Instructions for the task | Where a line in the records below includes "round", pull that line out.

Collected data |

--- START ---

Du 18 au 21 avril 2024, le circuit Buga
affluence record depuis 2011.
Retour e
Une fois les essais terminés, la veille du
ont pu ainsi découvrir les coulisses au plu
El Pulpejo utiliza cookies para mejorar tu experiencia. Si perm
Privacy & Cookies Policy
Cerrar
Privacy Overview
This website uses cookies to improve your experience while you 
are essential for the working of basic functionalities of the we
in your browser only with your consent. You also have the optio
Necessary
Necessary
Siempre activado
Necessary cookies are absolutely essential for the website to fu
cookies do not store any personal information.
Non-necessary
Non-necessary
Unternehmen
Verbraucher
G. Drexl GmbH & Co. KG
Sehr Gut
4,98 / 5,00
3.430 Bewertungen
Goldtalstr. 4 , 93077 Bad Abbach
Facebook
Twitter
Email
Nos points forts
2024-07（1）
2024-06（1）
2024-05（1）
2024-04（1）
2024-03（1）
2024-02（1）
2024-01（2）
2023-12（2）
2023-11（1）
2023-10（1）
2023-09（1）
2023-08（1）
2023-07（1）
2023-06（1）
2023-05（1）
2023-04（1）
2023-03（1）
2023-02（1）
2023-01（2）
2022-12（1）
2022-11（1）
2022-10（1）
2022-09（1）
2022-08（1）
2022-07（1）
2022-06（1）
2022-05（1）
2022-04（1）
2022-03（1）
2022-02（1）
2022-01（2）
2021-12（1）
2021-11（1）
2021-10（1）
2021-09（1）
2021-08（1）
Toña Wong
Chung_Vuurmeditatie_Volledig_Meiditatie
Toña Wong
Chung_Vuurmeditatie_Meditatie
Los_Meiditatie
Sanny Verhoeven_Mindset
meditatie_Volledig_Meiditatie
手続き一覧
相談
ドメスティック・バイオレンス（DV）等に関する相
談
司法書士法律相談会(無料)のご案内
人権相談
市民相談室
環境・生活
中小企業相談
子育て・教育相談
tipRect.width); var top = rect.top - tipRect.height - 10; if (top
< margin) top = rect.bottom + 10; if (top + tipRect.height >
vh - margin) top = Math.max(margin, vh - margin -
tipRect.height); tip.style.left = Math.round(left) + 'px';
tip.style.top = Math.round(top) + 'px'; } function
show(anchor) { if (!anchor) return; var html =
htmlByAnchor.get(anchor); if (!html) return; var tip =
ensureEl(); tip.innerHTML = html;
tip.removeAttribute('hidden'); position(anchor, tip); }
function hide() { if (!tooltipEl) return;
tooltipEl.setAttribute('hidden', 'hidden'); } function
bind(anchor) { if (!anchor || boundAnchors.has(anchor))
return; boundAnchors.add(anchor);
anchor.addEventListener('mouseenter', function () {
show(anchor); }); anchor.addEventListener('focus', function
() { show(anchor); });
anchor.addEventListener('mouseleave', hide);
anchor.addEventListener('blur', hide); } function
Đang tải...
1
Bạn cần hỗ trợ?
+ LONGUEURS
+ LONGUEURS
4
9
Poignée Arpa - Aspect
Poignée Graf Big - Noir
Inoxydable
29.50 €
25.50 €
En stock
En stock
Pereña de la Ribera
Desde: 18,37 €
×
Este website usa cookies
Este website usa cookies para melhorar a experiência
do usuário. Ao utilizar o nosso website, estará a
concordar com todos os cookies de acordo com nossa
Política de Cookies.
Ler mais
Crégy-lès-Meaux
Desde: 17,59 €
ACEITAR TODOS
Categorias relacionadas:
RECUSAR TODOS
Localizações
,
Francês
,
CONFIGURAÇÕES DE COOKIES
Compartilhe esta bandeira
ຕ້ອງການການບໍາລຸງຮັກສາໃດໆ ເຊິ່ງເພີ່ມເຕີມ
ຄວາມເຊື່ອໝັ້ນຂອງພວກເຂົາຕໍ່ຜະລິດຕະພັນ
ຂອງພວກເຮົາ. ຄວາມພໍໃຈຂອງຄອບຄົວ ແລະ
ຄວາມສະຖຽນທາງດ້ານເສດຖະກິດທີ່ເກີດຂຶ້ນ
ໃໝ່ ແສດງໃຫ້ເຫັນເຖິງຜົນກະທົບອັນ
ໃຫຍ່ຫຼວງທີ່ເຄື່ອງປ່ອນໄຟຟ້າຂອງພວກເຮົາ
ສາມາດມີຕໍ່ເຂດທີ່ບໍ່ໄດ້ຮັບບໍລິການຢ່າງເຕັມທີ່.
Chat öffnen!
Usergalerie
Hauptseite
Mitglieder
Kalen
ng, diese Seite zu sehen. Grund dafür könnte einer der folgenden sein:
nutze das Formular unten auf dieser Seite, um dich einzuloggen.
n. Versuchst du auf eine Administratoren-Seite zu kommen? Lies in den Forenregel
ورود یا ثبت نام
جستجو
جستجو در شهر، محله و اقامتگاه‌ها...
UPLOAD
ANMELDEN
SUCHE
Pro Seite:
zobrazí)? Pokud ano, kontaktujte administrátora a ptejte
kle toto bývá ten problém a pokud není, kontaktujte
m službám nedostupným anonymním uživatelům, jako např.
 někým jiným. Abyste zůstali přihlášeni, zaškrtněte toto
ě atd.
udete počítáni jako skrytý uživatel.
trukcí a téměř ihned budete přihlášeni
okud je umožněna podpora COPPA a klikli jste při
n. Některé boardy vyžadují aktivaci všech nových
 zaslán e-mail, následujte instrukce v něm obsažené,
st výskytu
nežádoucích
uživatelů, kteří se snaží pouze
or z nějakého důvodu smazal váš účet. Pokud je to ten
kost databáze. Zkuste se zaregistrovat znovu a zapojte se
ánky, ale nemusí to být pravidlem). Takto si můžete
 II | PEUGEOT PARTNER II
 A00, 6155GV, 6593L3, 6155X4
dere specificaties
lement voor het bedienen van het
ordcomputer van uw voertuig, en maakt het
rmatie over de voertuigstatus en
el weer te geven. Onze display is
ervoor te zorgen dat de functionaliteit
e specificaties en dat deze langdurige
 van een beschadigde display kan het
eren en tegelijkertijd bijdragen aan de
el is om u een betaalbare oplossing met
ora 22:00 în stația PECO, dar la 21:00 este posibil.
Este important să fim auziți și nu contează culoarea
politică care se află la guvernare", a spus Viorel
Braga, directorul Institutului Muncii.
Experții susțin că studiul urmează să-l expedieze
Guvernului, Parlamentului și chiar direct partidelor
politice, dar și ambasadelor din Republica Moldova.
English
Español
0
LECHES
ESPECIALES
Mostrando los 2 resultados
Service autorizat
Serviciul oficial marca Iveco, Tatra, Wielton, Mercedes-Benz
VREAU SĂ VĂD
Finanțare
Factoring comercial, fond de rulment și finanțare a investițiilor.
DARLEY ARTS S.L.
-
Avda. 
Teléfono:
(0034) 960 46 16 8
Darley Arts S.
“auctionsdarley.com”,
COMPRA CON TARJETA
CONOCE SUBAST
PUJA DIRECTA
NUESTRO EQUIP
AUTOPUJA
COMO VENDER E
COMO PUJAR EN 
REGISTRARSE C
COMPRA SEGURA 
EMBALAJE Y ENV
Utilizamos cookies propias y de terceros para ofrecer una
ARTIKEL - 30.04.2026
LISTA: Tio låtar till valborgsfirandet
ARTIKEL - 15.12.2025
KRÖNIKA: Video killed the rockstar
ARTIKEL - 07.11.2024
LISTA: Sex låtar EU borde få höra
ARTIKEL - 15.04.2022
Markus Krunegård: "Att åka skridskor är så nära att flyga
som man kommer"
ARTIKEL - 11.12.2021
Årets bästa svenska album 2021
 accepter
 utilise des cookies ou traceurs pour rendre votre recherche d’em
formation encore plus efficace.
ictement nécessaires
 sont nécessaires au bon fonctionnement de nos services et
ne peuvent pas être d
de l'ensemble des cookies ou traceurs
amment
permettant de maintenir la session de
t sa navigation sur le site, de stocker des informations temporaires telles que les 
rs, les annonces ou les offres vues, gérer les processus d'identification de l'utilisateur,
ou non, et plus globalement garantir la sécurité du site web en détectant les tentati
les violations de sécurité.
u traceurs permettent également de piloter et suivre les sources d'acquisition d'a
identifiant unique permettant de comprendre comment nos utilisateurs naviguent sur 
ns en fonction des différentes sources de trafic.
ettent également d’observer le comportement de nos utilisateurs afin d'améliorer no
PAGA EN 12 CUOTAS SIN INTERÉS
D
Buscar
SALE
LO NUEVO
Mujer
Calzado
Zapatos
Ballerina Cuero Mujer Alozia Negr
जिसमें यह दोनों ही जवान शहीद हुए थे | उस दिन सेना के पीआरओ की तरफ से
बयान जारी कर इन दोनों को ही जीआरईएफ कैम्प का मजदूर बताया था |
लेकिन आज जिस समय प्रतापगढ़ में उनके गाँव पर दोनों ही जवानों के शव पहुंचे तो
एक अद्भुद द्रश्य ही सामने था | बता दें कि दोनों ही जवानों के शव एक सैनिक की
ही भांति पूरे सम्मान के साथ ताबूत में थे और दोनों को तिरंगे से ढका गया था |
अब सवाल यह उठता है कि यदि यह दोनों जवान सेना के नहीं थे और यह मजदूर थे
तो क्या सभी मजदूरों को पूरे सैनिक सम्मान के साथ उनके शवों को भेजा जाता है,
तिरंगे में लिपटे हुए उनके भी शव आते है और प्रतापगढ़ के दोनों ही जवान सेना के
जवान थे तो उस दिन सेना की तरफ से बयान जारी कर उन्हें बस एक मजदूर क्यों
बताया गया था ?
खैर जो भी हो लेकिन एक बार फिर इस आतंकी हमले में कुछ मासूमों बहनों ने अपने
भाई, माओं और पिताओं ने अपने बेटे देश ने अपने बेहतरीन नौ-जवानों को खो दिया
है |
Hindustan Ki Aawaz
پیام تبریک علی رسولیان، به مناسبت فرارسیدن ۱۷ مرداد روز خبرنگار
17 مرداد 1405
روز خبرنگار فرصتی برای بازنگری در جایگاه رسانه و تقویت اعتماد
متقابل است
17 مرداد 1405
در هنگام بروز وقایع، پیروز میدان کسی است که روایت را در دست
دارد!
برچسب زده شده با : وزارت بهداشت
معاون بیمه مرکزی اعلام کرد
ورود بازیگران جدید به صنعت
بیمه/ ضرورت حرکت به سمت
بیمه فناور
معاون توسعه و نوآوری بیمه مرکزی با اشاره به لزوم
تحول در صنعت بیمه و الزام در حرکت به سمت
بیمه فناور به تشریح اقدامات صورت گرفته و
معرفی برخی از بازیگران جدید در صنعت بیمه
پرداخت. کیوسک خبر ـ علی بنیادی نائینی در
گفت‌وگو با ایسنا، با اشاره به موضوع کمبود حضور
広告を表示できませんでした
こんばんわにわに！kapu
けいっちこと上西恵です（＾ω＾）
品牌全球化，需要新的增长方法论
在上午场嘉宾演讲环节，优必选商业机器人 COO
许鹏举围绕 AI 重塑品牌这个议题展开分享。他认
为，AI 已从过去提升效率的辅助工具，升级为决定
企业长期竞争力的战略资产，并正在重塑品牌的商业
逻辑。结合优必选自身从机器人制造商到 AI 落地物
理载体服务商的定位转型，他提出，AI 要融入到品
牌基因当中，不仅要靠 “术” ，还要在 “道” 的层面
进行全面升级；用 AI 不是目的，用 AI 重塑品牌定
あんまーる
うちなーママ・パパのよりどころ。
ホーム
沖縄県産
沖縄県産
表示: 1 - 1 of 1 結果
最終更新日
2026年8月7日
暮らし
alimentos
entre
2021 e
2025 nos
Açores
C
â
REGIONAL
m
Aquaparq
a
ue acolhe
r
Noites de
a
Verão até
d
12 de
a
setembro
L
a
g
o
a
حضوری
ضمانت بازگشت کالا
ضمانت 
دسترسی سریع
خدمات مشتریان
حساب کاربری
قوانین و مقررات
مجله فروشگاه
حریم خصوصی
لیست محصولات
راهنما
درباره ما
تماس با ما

--- END ---

Worked solution |
tipRect.height); tip.style.left = Math.round(left) + 'px';
tip.style.top = Math.round(top) + 'px'; } function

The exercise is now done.